Bir tarafta dünya devleri olan ve son teknolojiyle donatılmış silahlarla mücadele eden binlerce katil sürüleri... Diğer tarafta ise kahramanane mücadele eden dünyayı titreten bir avuç yiğit...
Tıpkı Bedrin aslanları gibi. Sayıca az fakat ihlas, cesaret ve şecaatte en ileri...
Buradan hareketle Bediüzzaman hazretlerinin şu çarpıcı ifadelerini yaşayarak görerek anlayabiliyoruz.
"İman hem nurdur, hem kuvvettir. Evet hakikî imanı elde eden adam, kâinata meydan okuyabilir ve imanın kuvvetine göre hâdisatın tazyikatından kurtulabilir.
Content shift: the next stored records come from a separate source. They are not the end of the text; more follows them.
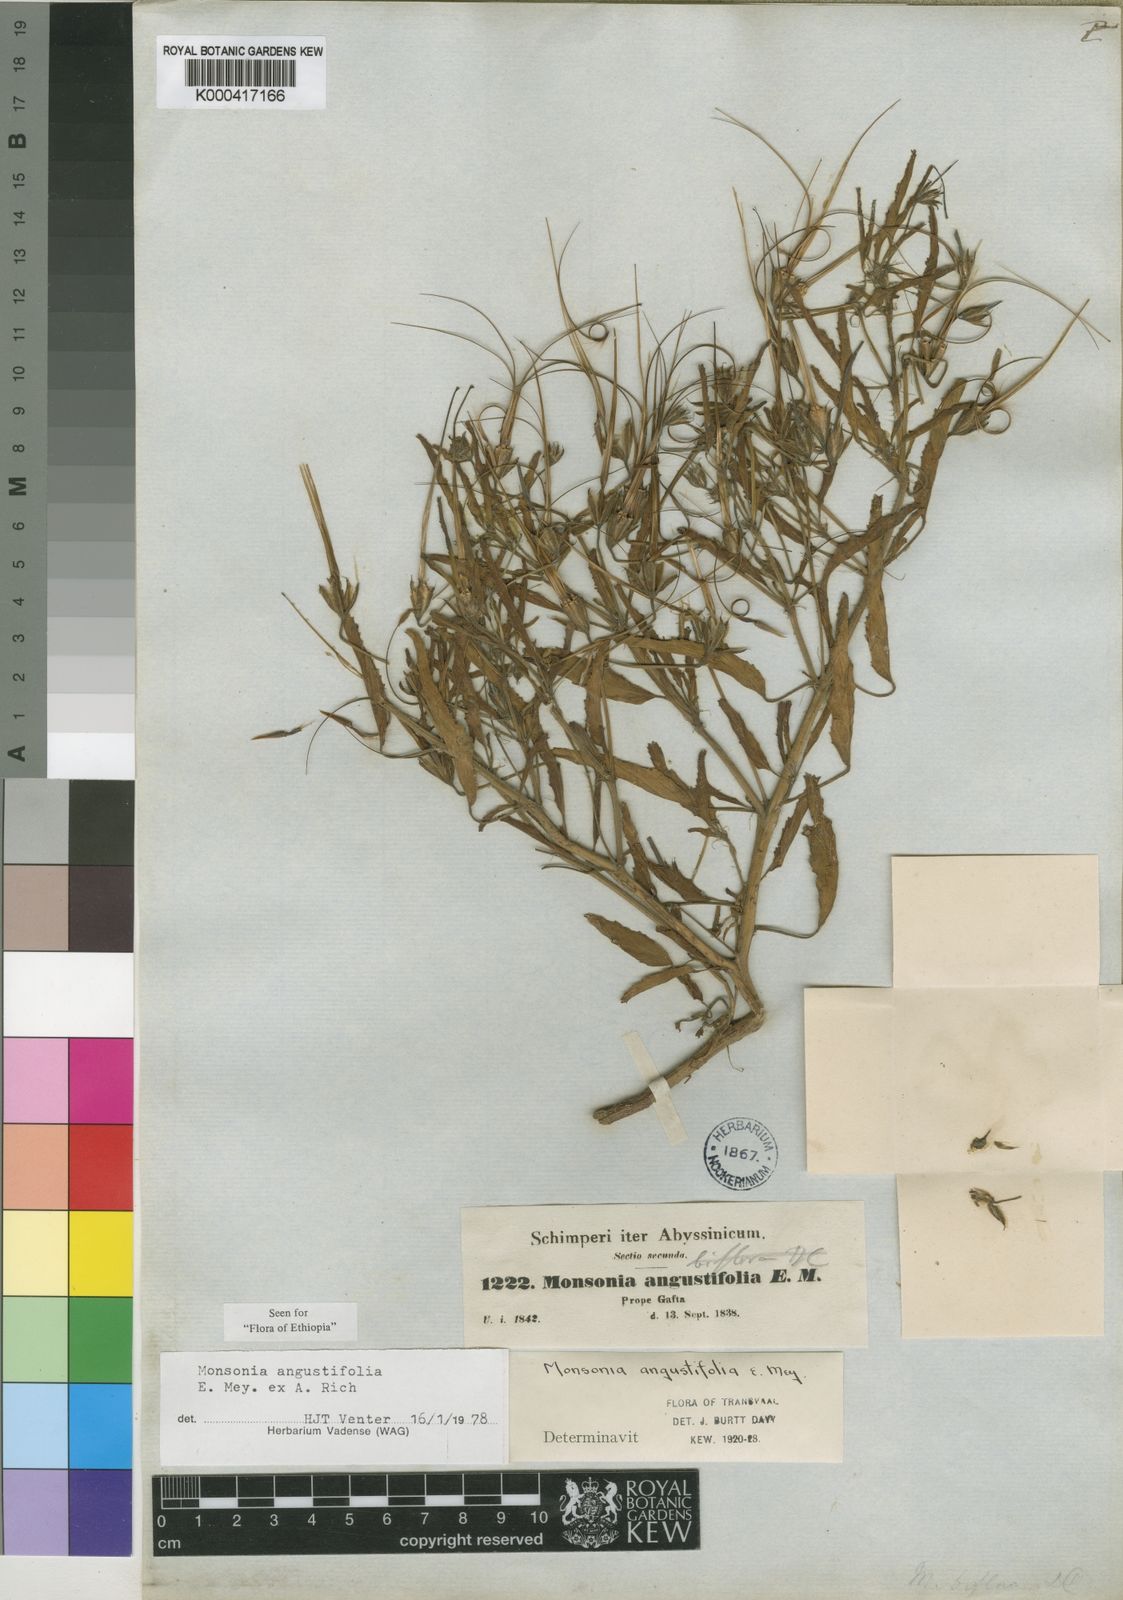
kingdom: Plantae
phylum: Tracheophyta
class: Magnoliopsida
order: Geraniales
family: Geraniaceae
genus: Monsonia
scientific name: Monsonia angustifolia
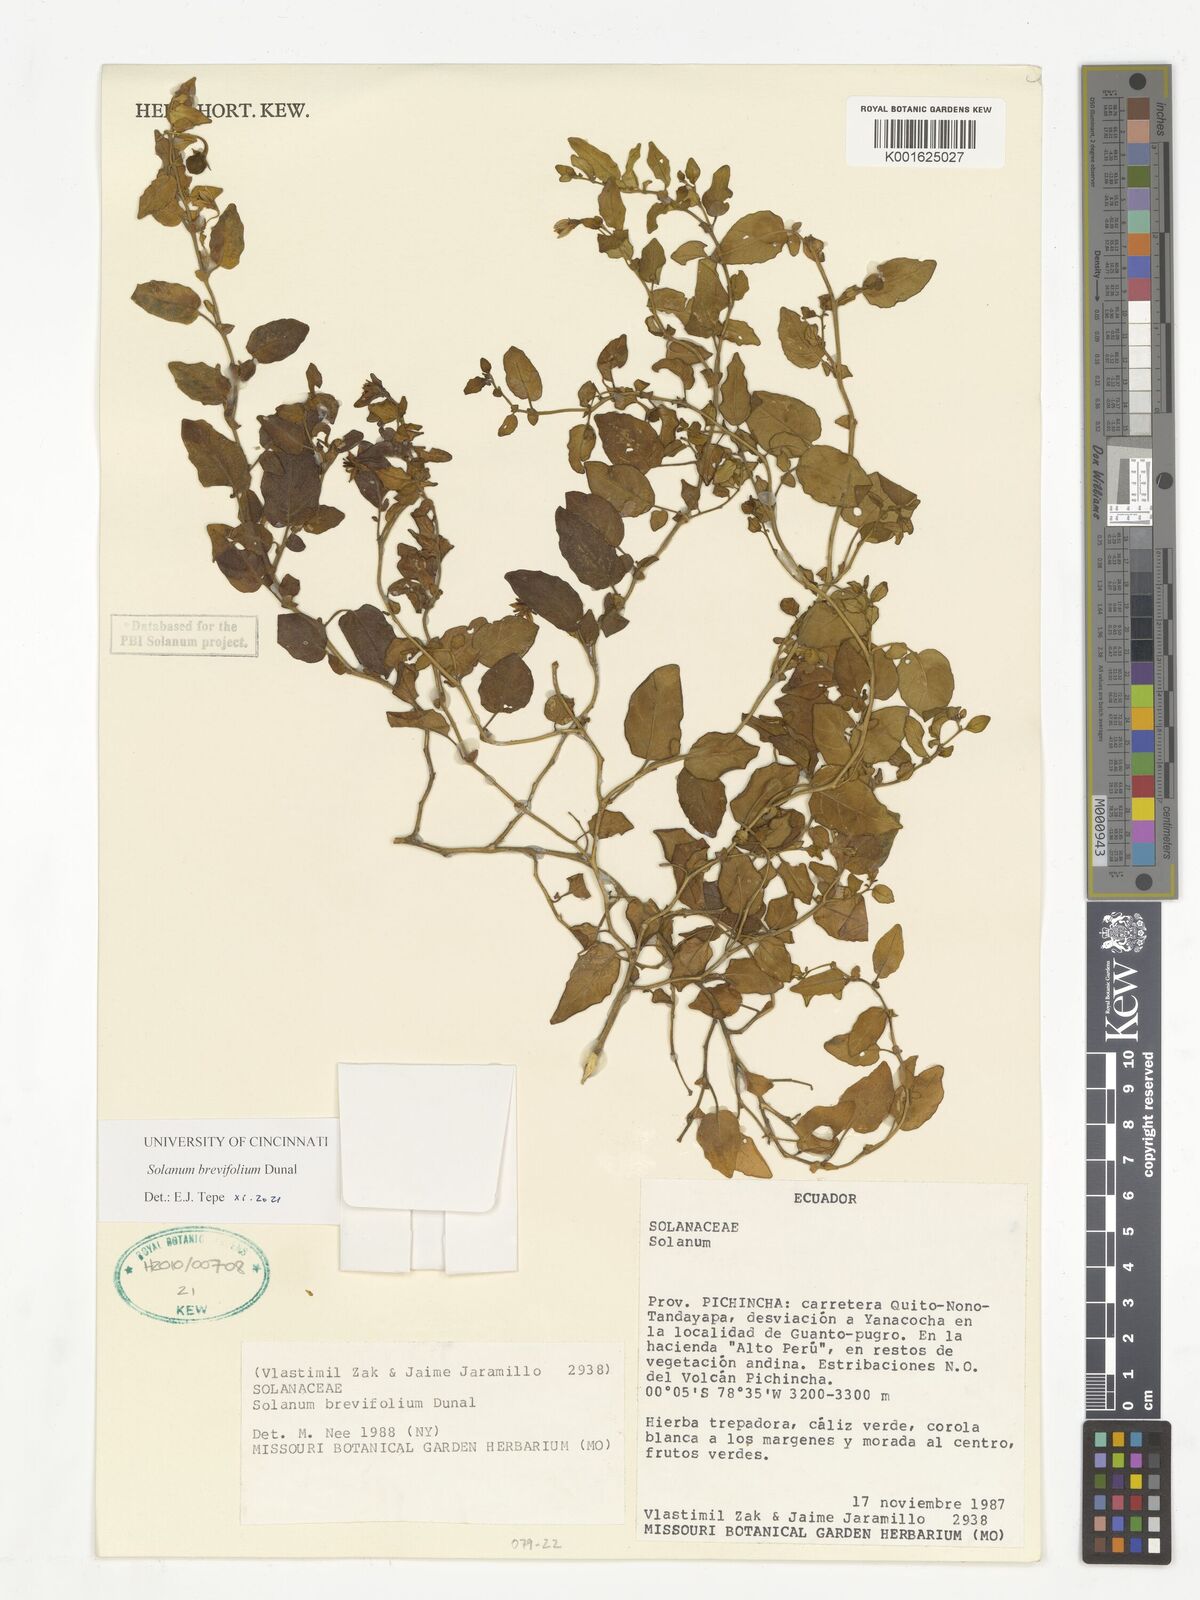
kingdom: Plantae
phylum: Tracheophyta
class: Magnoliopsida
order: Solanales
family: Solanaceae
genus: Solanum
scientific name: Solanum brevifolium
Tevekkeltü alallah" der, sefine-i hayatta kemal-i emniyetle hâdisatın dağlarvari dalgaları içinde seyran eder. Bütün ağırlıklarını Kadîr-i Mutlak'ın yed-i kudretine emanet eder, rahatla dünyadan geçer, berzahta istirahat eder. Sonra saadet-i ebediyeye girmek için Cennet'e uçabilir. Demek iman tevhidi, tevhid teslimi, teslim tevekkülü, tevekkül saadet-i dâreyni iktiza eder.”
Evet, bu çarpıcı ifadeleri hem Asr-ı Saadette hem de ahirzamanda yaşamış olan Bediüzzaman hazretlerinin hayatında da çok rahatlıkla görebilmekteyiz. Tehditlere, işkencelere ve zulümlere aman vermeyen ve davalarında tek bir eser-i tereddüt dahi göstermeyen bu kahraman yiğitlerin cesaretlerinin menbaı İmandır. Çünkü hakiki İmanı elde ettiklerinden dolayı kâinata meydan okumuşlardır.
İşte Gazze yiğitleri günümüzde en müşahhas örneklerdir. Yüzlerce isimsiz kahraman... Komutanları ise son yüzyılda görülen ve savaş meydanlarında askerleri gibi kahraman olarak savaşan ve şehit düşen Yahya Sinvar... Kanının son damlasına kadar, son kurşununa kadar savaşan bir kahraman. Silah yoksa da mücadeleyi bırakmamak ve teslim olmamak adına elindeki tahta parçasıyla mücadele eden bir yiğit. Asr-ı saadette tıpkı Bedrin aslanı Ashab-ı Güzinden olan Hz Ükkaşe gibi...
Savaşta kılıcı kırıldığında Resulullah (sav) durumdan haberdar olur. Ve hemen kendisine bir sopa verir. Tereddüt dahi etmeden, endişeye bir mahal vermeden savaş meydanında sopayla yiğitçe savaşır. Ta ki en büyük maksadı olan şehitlik mertebesine ulaşıncaya kadar.
Onlar orada İslamiyet’in izzetini ve şerefini muhafaza ederken tüm dünya zillet altında sadece izlemekle vakit geçiriyorlar. Sessiz kalmakla vicdanlarının çığlığı altında eziliyorlar. Evet, bu şeref ve izzet herkese nasip olmaz. Her bir mazlum ve şehit, ebedi saadet ve cennete gittiler. Lakayt kalanların ise ahirette hesabı yeni başlar. Rabbimiz bizleri, çetin olan mahşer gününün hesabından kurtarsın. Gazze’deki kardeşlerimize muzafferiyet versin. Kalplerimiz, dualarımız hep onlar içindir.